The sight is "boresighted" to the mortar using a strap-on V-block elbow sight device. The V-block ensures the elbow sight is centered on the tube, and witness marks ensure it is on the same center as the panoramic telescope. The two sights are trained on a sighting board a fixed distance away, so the lines of sight for the panoramic signg and elbow sight are parallel.

The mortar is laid for direction using either an M2 compass or an aiming circle. If the latter is used, it is set up and aligned like a surveying device, and the mortar is "referred" back, adjusting the sight until both the Aiming Circle and the Pan-Tel sight read the same.

Then the sight is placed on standard lay and aiming stakes put out -- the gunner looks through the sight and directs his assistant gunner in placing out two stakes.

When a target is detected, firing data is calculated using a computer, firing tables or plotting board. Based on the range, direction (and sometimes altitude) of the target, the deflection (angle to set on the sight), elevation and charge are determined. The deflection is set on the sight and the mortar cranked around until the crosshairs of the sight are back on the aiming stakes.
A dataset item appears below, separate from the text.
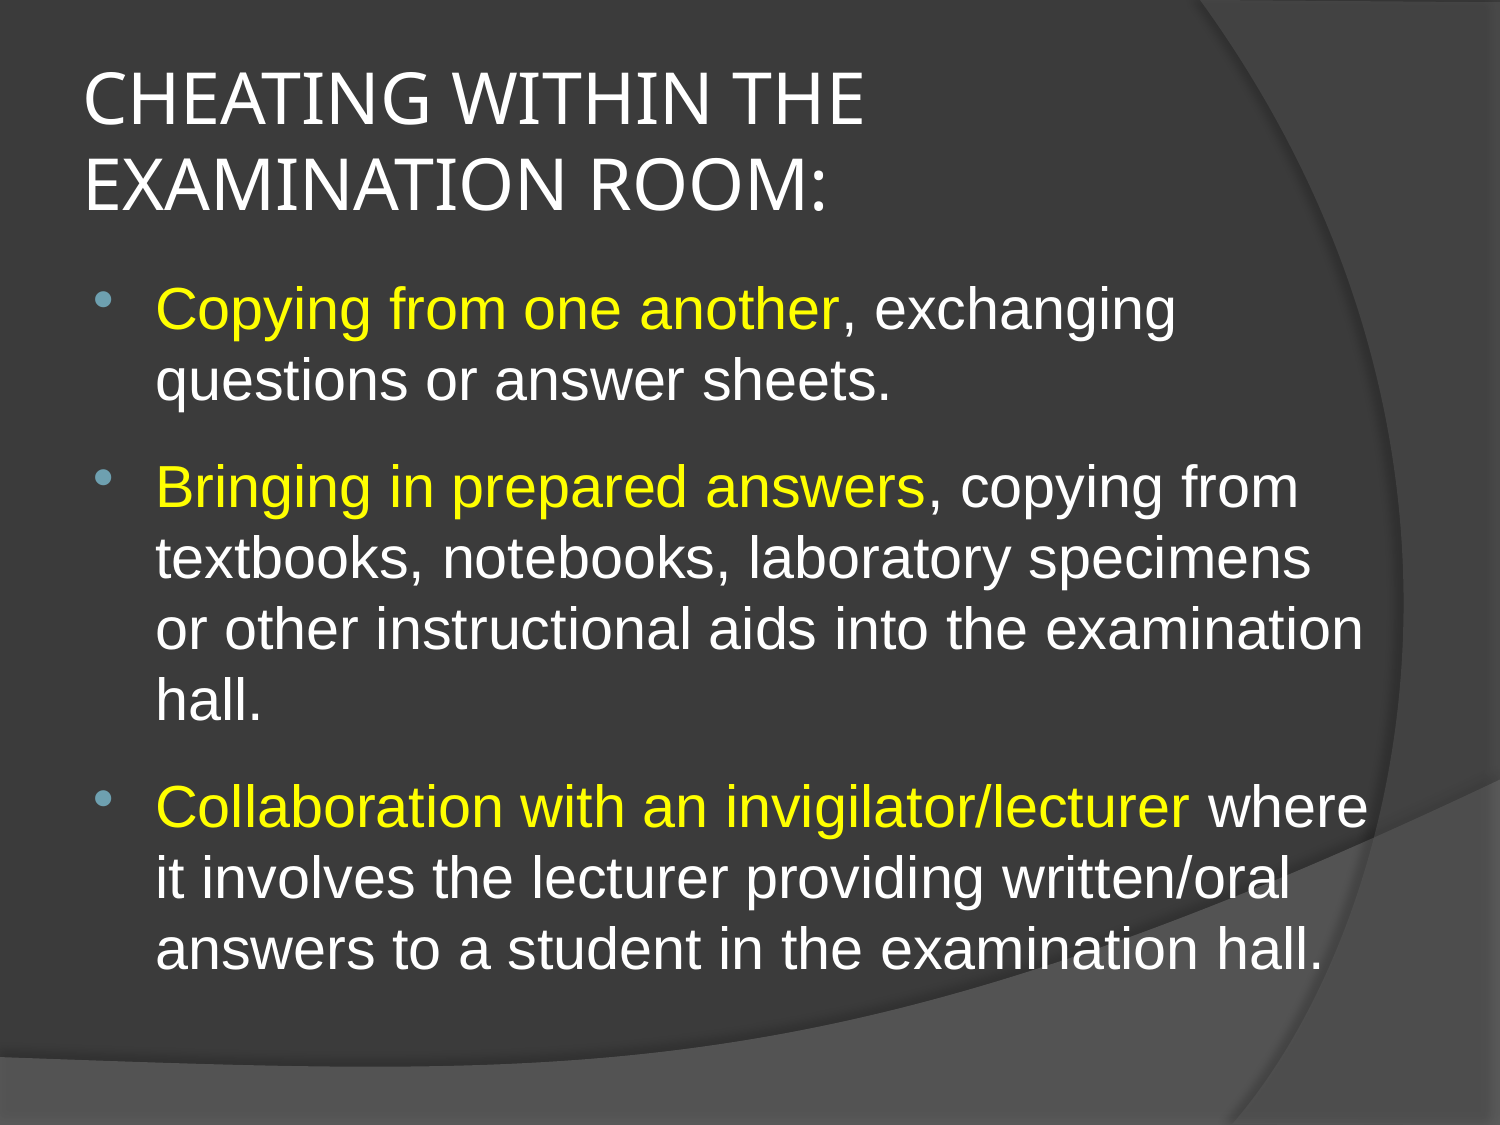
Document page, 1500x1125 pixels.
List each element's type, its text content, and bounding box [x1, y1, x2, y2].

The elevation is set on the sight and the mortar cranked up or down until the bubbles in the levels are centered.

Depending on how the target was located, the mortar may fire for effect, or the observer may adjust fire. If the latter technique is used, the observer "splits a bracket" -- getting hits over and short of the target. The final bracket may be either 100 meters (for 120mm mortars) or 50 meters for 81 and 60mm mortars.
 
Armies should fear accurate mortar fire, if they don't they quickly will if they ever face them in combat. A good crew can really put the fear of god on you hastily quick. They are calculated for a lot of damage.